Study to Evaluate the Effect of GWP42003 on Liver Fat Levels in Participants With Fatty Liver Disease

Inclusion Criteria

• Participant gave informed consent for participation in the study.
• Participant was aged 18 years or above.
• Participant had documented evidence of liver fat content ≥5% as measured by MRI/MRS scanning or a biopsy within two months prior to screening, or willing to undergo an MRI/MRS scan at Visit 1 (Day -10 to -2) to confirm a liver fat content of ≥5%.
• Participant had, in the opinion of the investigator, no changes in levels of exercise or diet for four weeks (as assessed by the physical activity questionnaire and food frequency questionnaire) prior to the start of treatment, and participant agreed to keep stable for the duration of the study.
• Participant was able (in the investigator's opinion) and willing to comply with all study requirements.
• Participant was willing for his or her name to be notified to the responsible authorities for participation in this study, as applicable.
• Participant was willing to allow his or her primary care practitioner and consultant, if appropriate, to be notified of participation in the study.

Exclusion Criteria

• Participant had clinical diagnosis or treatment for Type I/II diabetes.
• Participant had received an unapproved investigational medicinal product (IMP) within the 30 days prior to the screening visit.
• Participant was receiving a prohibited medication and unwilling to stop for 14 days prior to the screening visit and for the duration of the study.
• Participant was using or had used recreational cannabis, medicinal cannabis, or cannabinoid medications (including Sativex) within one month prior to study entry and unwilling to abstain for the duration of the study.
• Participant had any known or suspected history of alcohol or substance abuse, or epilepsy or recurrent seizures.
• Participant had any known or suspected history of major depression sufficient to require treatment or disrupt ordinary life (excluding episodes of reactive depression, in the opinion of the investigator).
• Participant had clinically significant cardiac, renal, or hepatic impairment, in the opinion of the investigator.
• Participant had known history of Hepatitis B or C.
• Participant had genetic dyslipidaemia, in the opinion of the Investigator.
• Participant had any other significant disease or disorder which, in the opinion of the investigator, may either put the participant at risk because of participation in the study, influence the result of the study, or affect the participant's ability to participate in the study.

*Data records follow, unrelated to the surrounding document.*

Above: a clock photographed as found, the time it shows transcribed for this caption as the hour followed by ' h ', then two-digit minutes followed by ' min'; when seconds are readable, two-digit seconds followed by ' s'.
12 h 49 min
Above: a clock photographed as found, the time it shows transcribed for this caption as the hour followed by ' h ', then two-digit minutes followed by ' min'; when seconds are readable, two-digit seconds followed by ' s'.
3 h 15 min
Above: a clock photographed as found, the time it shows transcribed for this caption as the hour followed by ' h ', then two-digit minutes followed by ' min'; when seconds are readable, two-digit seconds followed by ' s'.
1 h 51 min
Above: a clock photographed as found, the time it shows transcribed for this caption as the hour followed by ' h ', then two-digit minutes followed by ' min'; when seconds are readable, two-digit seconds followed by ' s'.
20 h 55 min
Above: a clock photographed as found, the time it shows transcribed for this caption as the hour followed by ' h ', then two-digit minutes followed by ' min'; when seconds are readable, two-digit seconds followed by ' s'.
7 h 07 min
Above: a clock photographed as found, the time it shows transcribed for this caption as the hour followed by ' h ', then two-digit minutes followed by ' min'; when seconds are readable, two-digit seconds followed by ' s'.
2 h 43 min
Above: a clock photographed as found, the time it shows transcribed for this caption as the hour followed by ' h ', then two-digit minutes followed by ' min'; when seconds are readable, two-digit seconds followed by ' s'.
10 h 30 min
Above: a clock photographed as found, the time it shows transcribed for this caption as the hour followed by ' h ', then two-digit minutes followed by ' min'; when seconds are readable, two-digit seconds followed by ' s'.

• Participant had any known or suspected hypersensitivity to cannabinoids or any of the excipients of the IMP(s).
• Participant had presence of any metal implants.
• Participant had any known or suspected history of claustrophobia.

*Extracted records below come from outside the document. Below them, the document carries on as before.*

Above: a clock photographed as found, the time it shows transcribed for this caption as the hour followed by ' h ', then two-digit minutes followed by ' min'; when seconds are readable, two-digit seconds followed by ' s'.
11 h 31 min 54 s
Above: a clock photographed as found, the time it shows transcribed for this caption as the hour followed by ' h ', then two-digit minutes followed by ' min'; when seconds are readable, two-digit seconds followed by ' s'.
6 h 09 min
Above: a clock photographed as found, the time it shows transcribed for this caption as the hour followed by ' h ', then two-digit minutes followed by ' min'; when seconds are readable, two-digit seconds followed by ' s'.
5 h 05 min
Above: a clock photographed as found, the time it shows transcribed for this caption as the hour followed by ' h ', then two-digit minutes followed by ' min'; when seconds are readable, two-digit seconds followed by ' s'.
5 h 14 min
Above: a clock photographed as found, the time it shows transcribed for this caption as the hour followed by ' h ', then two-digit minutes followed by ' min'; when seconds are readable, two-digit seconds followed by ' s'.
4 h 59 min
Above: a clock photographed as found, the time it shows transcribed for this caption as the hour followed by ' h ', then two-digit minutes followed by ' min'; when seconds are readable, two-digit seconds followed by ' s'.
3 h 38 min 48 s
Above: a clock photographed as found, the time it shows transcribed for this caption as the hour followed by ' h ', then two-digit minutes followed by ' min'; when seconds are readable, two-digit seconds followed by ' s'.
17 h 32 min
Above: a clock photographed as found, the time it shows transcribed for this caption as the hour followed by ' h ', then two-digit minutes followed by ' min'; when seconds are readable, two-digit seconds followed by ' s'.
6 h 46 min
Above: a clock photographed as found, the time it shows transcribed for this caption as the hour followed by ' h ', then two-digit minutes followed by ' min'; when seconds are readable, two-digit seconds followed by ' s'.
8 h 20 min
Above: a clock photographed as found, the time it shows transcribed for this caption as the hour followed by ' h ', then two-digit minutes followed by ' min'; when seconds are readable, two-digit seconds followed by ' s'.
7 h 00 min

• Female participants of child bearing potential not able or willing to use effective contraception for the duration of the study and for three months thereafter, or male participants whose partner was of child bearing potential, who was not willing to ensure that they or their partner would use effective contraception during the study and for three months thereafter.
• Female participant who was pregnant, lactating or planning pregnancy during the course of the study and for three months thereafter.

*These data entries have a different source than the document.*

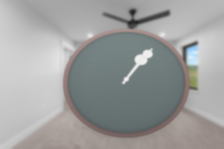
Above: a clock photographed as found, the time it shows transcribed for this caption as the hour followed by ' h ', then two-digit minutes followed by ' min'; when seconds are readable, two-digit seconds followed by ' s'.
1 h 06 min
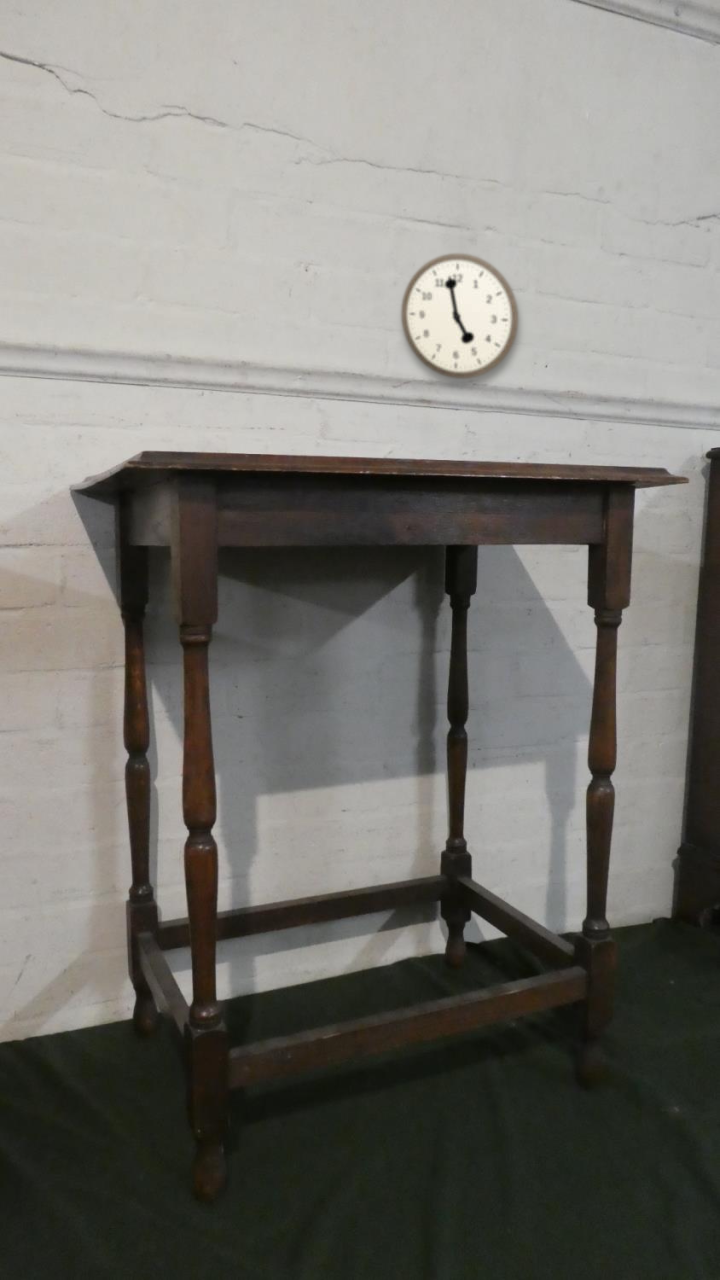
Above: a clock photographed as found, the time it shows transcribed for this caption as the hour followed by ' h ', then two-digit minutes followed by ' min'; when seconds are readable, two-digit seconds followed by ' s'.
4 h 58 min
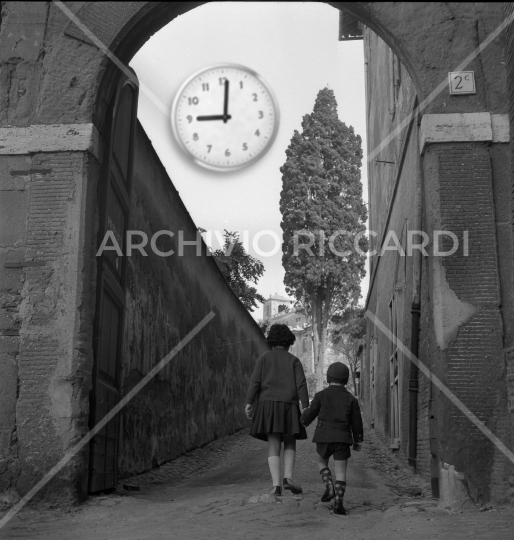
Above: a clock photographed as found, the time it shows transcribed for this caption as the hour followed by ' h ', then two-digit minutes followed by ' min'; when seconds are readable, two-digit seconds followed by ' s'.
9 h 01 min
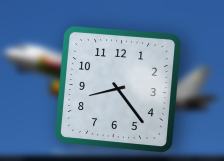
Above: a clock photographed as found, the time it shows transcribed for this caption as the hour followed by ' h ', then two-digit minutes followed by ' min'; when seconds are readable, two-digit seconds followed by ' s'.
8 h 23 min
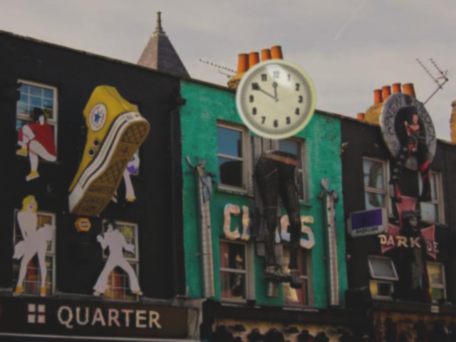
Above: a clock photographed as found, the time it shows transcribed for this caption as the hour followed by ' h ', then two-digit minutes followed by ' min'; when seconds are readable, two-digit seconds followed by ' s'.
11 h 50 min
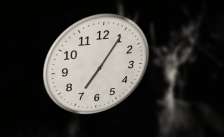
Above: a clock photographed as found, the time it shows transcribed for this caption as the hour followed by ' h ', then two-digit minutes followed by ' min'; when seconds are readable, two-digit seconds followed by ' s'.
7 h 05 min
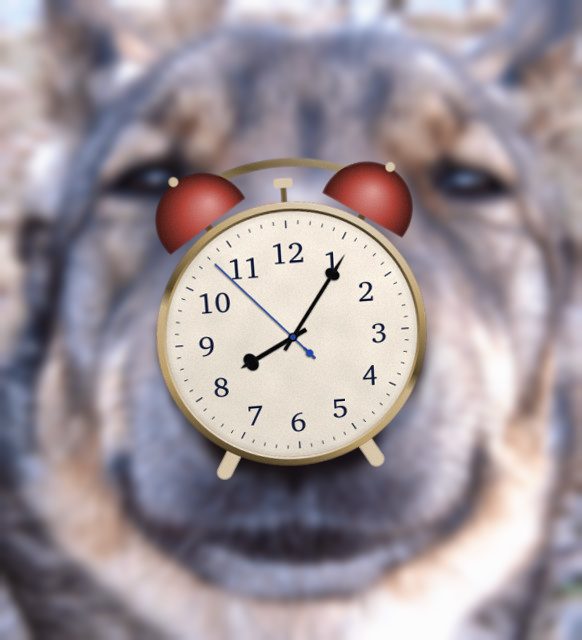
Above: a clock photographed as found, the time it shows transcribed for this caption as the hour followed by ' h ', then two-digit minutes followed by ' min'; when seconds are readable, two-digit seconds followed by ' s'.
8 h 05 min 53 s
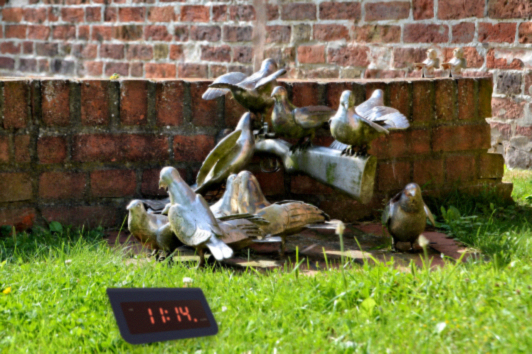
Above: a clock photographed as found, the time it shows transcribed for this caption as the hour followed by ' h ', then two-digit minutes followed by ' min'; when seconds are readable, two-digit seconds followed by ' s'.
11 h 14 min
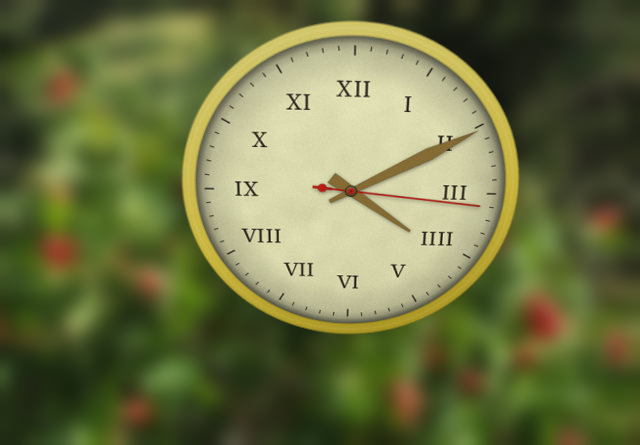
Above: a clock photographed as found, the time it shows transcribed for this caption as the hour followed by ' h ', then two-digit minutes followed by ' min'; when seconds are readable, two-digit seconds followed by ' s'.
4 h 10 min 16 s
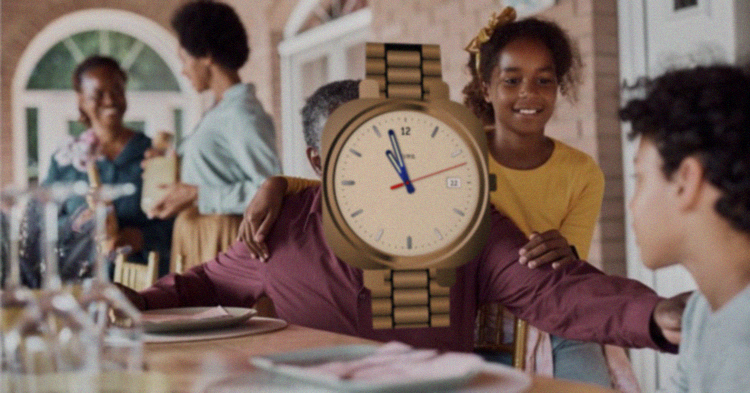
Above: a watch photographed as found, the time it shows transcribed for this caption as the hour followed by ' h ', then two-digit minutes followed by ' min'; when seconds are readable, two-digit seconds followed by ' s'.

• Participants who weighed >150 kilograms (kg).
• Participant had any abnormalities following a physical examination that, in the opinion of the investigator, prevented the participant from safe participation in the study.
• Participant was unwilling to abstain from donation of blood during the study.
• Participant had planned travel outside the country of residence during the study.
• Participant had previously enrolled into this study.